Lucyd Tue 12-Dec-23 18:20:46

This will be my fifth Christmas without my late DH. Each one has been so different. To be honest I am dreading this one the most. My son, dil and toddler are coming to me as dil doesn't want people in their house on the day (which upset me terribly as they have spent every Christmas day with her family since dh died and have had several of her relatives to stay over on many, many occasions) and I would only have gone for a couple of hours anyway. I don't think it was meant nastily but I felt incredibly upset especially as they live in a large house which I bought them! I am actually dreading the day as I have felt very down and weepy for a few weeks now despite having a job I love, good friends and good health. I really don't want to be the spectre at the feast but am going to really struggle. I have tried to convince them to spend the day at their own home without me (and hopefully we could spend Christmas day together next year) but to no avail.
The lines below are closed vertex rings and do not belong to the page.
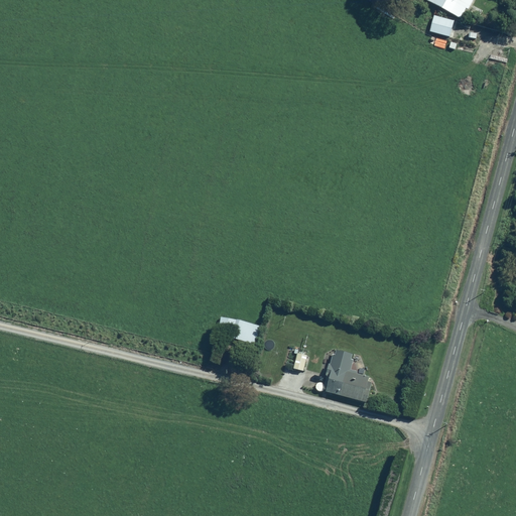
[(432,0),(430,3),(459,20),(465,10),(467,11),(473,0),(432,0)]
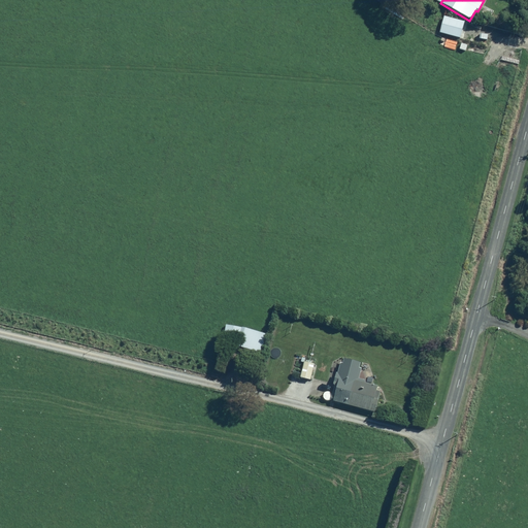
[(463,20),(442,14),(438,32),(463,38),(465,31),(460,30),(463,20)]
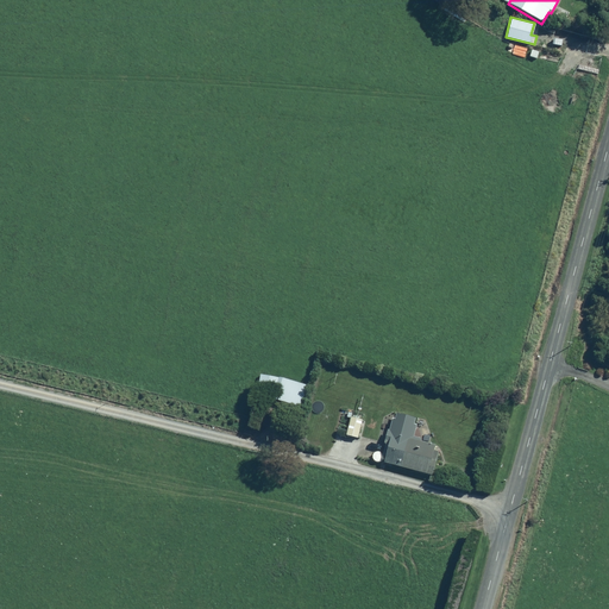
[(307,384),(258,375),(256,390),(271,393),(269,401),(302,408),(307,384)]
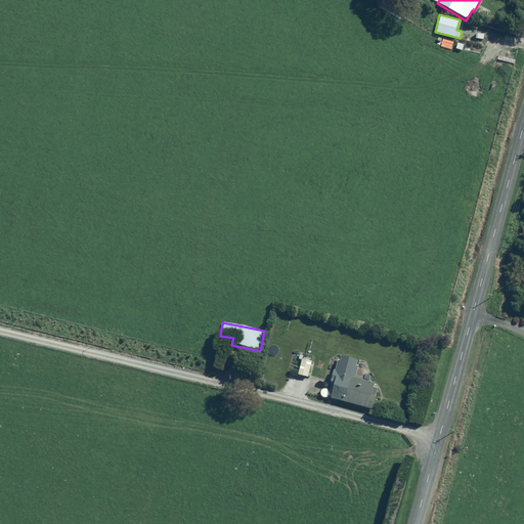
[(328,397),(330,397),(370,409),(376,392),(370,391),(374,382),(354,377),(359,359),(339,354),(328,397)]
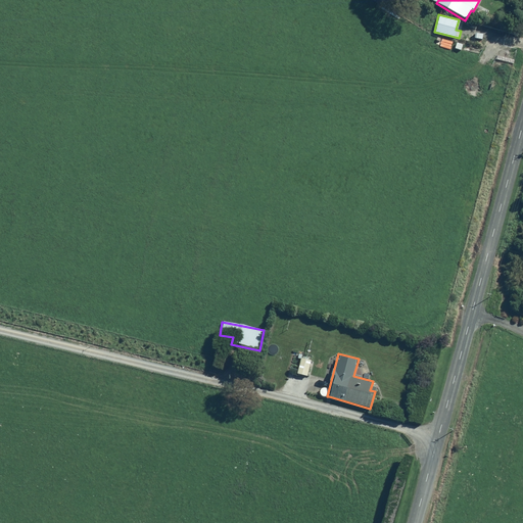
[(310,361),(299,359),(296,375),(306,377),(310,361)]
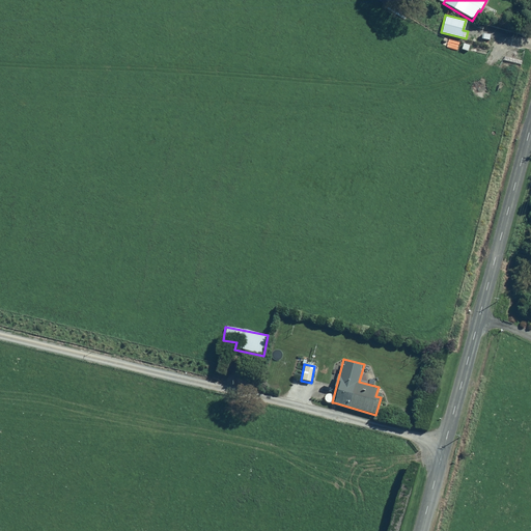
All buildings are outlined.
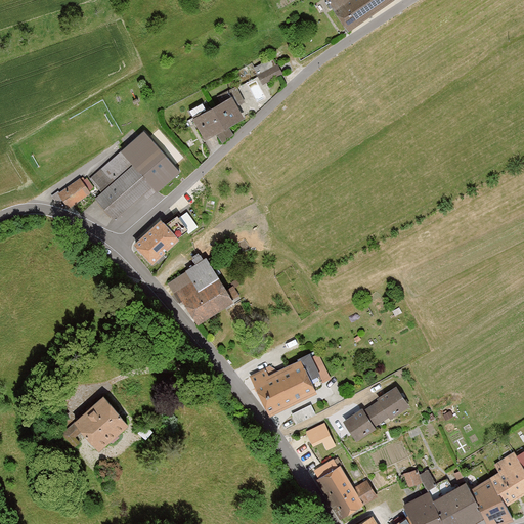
[(328,0),(348,30),(393,0),(328,0)]
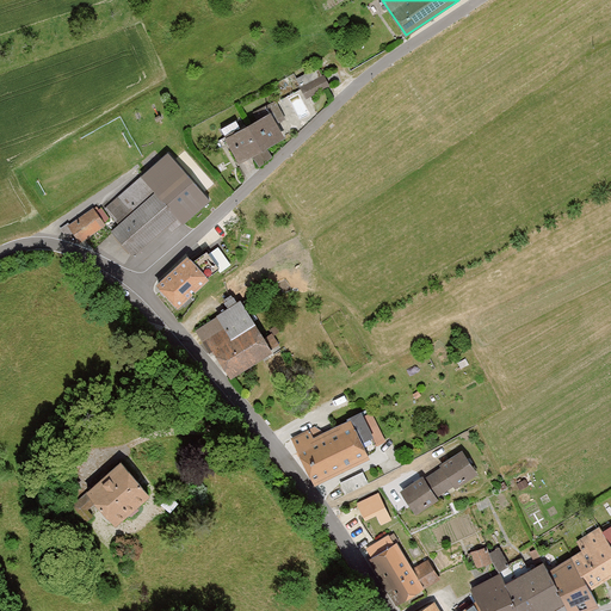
[(308,100),(334,87),(322,65),(296,78),(308,100)]
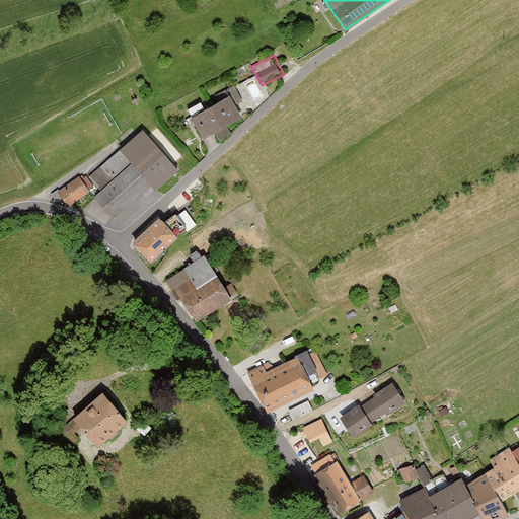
[(230,129),(249,119),(237,96),(196,118),(207,140),(217,135),(220,142),(234,135),(230,129)]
To those who are spending the day alone and are dreading it I have spend one Christmas on my one during covid and it was actually okay. Spent the day eating what I wanted, watched programmes I had recorded, spoke to friends on the phone, etc. I missed dh terribly but could have a cry when I felt I needed to without having to worry that I was ruining the day for everyone else.

Buttonjugs Wed 13-Dec-23 18:29:15

Make it a lovely day for yourself. Cook the Christmas dinner and enjoy it. Relax and watch tv. Eat chocolate and drink wine. Read a good book. And think about all the people who are frazzled and angry with the people they’re expected to wait on hand and foot. That’s what I would call an awful Christmas, been there done that, didn’t feel like a holiday at all just hard work.

MerylStreep Wed 13-Dec-23 18:43:32

MJ57
Your local council will have details of volunteering on Xmas day.
The Salvation Army always want drivers on Xmas day. You will drive round and see if there are any people on the streets.
If you want to do one of the big charities like Shelter or Crisis at Christmas you have to put your name down in January.
I’ve done all the charities and general exams day meals.
The best one was with the Quakers. Lovely people.

Grammaretto Wed 13-Dec-23 18:44:00

What a lovely post Madeleine.
It resonated with me.
I have spent NYE by myself for 3 years since DH died
Christmas is a strange one as people , some widowed like me, are supposed to have an answer to the question " what are you doing for Christmas?"

I used to be the hostess/cook sometimes for as many as 30. Now no-one else wants to take over and I think I've done my share so I am seeing all 4 DC separately over the season.

I was amused by someone on the radio who said if you think everyone else is having a wonderful time, tune into East Enders and be reminded of how awful Christmas can be 😂

Dempie55 Wed 13-Dec-23 18:45:30

This will be my 4th Christmas as a widow, but my first completely alone, as my AC are going to their in-laws (which I am fine with.) I considered going away on a Solo break, but I’d rather be at home with my cat. I’m well prepared, with a stack of books, jigsaws, two hats to knit, and plenty to watch on TV or listen to on Radio 4. I’m having a Waitrose delivery with lots of treats. Will go out for walks every day if the weather is dry. I’m quite looking forward to it now, and very thankful that I don’t have to get up at the crack of dawn to cook a huge turkey or hover over umpteen steaming saucepans!